- YOUR INSTRUCTIONS:
Extract only the lines from the start of the entries below to the line with "f_number: 2.3", inclusive; omit every picture.

- SOURCE DATA:

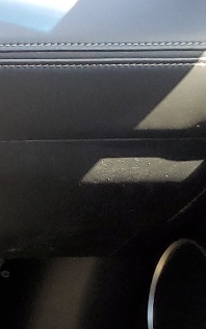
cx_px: -462
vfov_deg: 14.7
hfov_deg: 7.8
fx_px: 1249
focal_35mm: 139
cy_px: 351
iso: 63
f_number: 1.5
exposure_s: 1/120
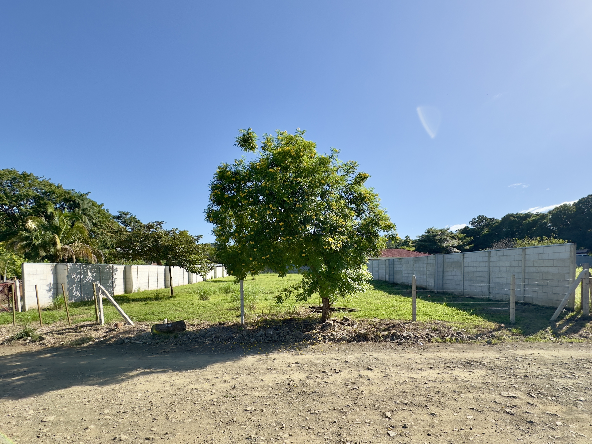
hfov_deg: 102.1
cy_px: 222
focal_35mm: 14
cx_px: 296
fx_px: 239
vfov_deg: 85.7
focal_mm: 2.22
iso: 50
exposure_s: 1/2020
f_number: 2.2
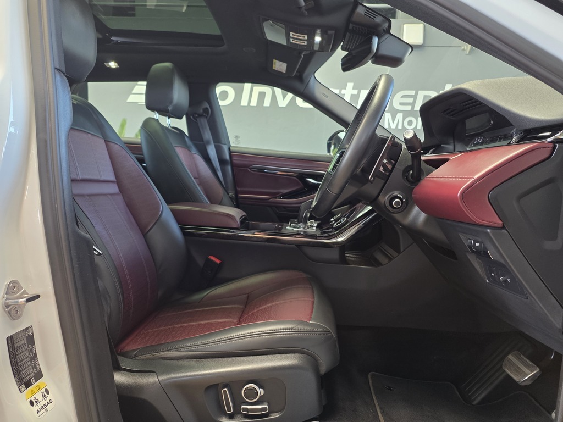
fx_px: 374
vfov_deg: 58.9
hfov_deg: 73.9
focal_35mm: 23
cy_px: 211
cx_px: 282
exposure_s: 1/100
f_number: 1.7
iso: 320
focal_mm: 6.25
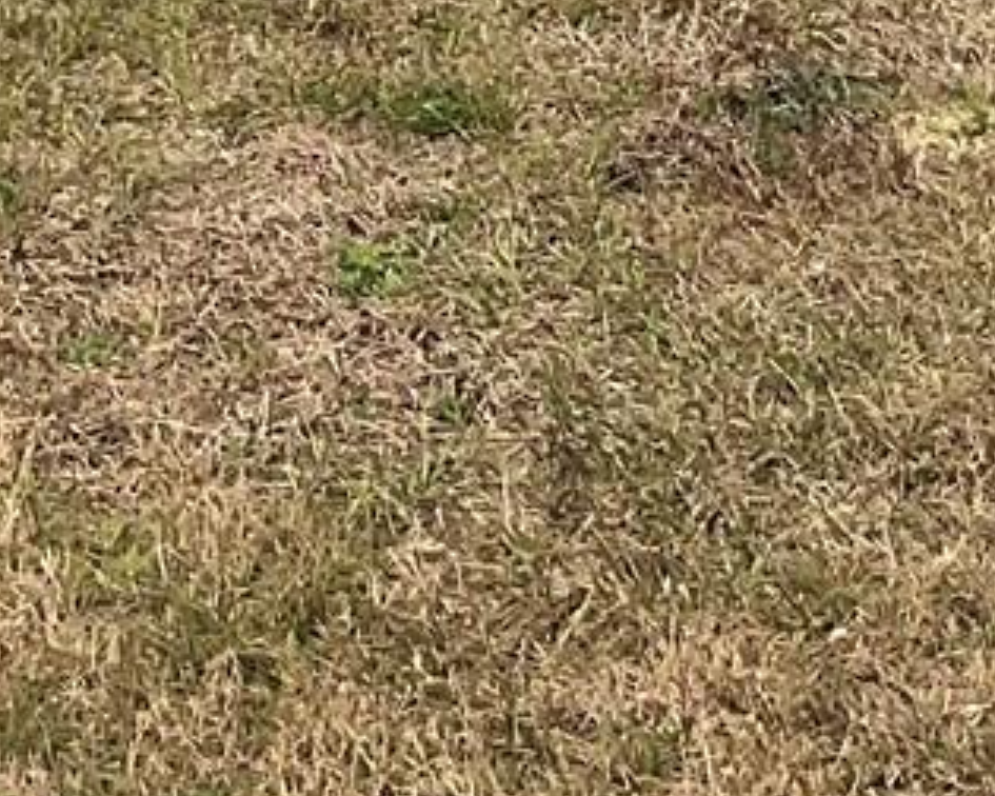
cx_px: 240
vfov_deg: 9.7
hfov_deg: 13.3
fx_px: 4241
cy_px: -954
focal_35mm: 144
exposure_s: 1/2959
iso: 16
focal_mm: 3
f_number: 1.8
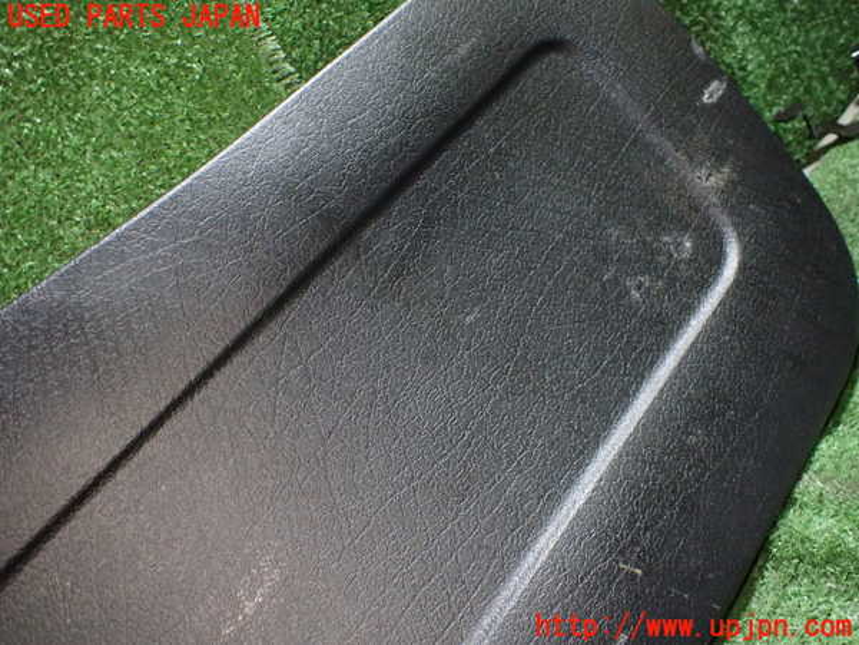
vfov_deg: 46.8
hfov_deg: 60.0
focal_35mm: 30
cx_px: 430
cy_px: 322
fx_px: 744
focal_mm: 5.4
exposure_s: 1/60
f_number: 2.3
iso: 800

- WRITTEN SOLUTION:
cx_px: -462
vfov_deg: 14.7
hfov_deg: 7.8
fx_px: 1249
focal_35mm: 139
cy_px: 351
iso: 63
f_number: 1.5
exposure_s: 1/120
hfov_deg: 102.1
cy_px: 222
focal_35mm: 14
cx_px: 296
fx_px: 239
vfov_deg: 85.7
focal_mm: 2.22
iso: 50
exposure_s: 1/2020
f_number: 2.2
fx_px: 374
vfov_deg: 58.9
hfov_deg: 73.9
focal_35mm: 23
cy_px: 211
cx_px: 282
exposure_s: 1/100
f_number: 1.7
iso: 320
focal_mm: 6.25
cx_px: 240
vfov_deg: 9.7
hfov_deg: 13.3
fx_px: 4241
cy_px: -954
focal_35mm: 144
exposure_s: 1/2959
iso: 16
focal_mm: 3
f_number: 1.8
vfov_deg: 46.8
hfov_deg: 60.0
focal_35mm: 30
cx_px: 430
cy_px: 322
fx_px: 744
focal_mm: 5.4
exposure_s: 1/60
f_number: 2.3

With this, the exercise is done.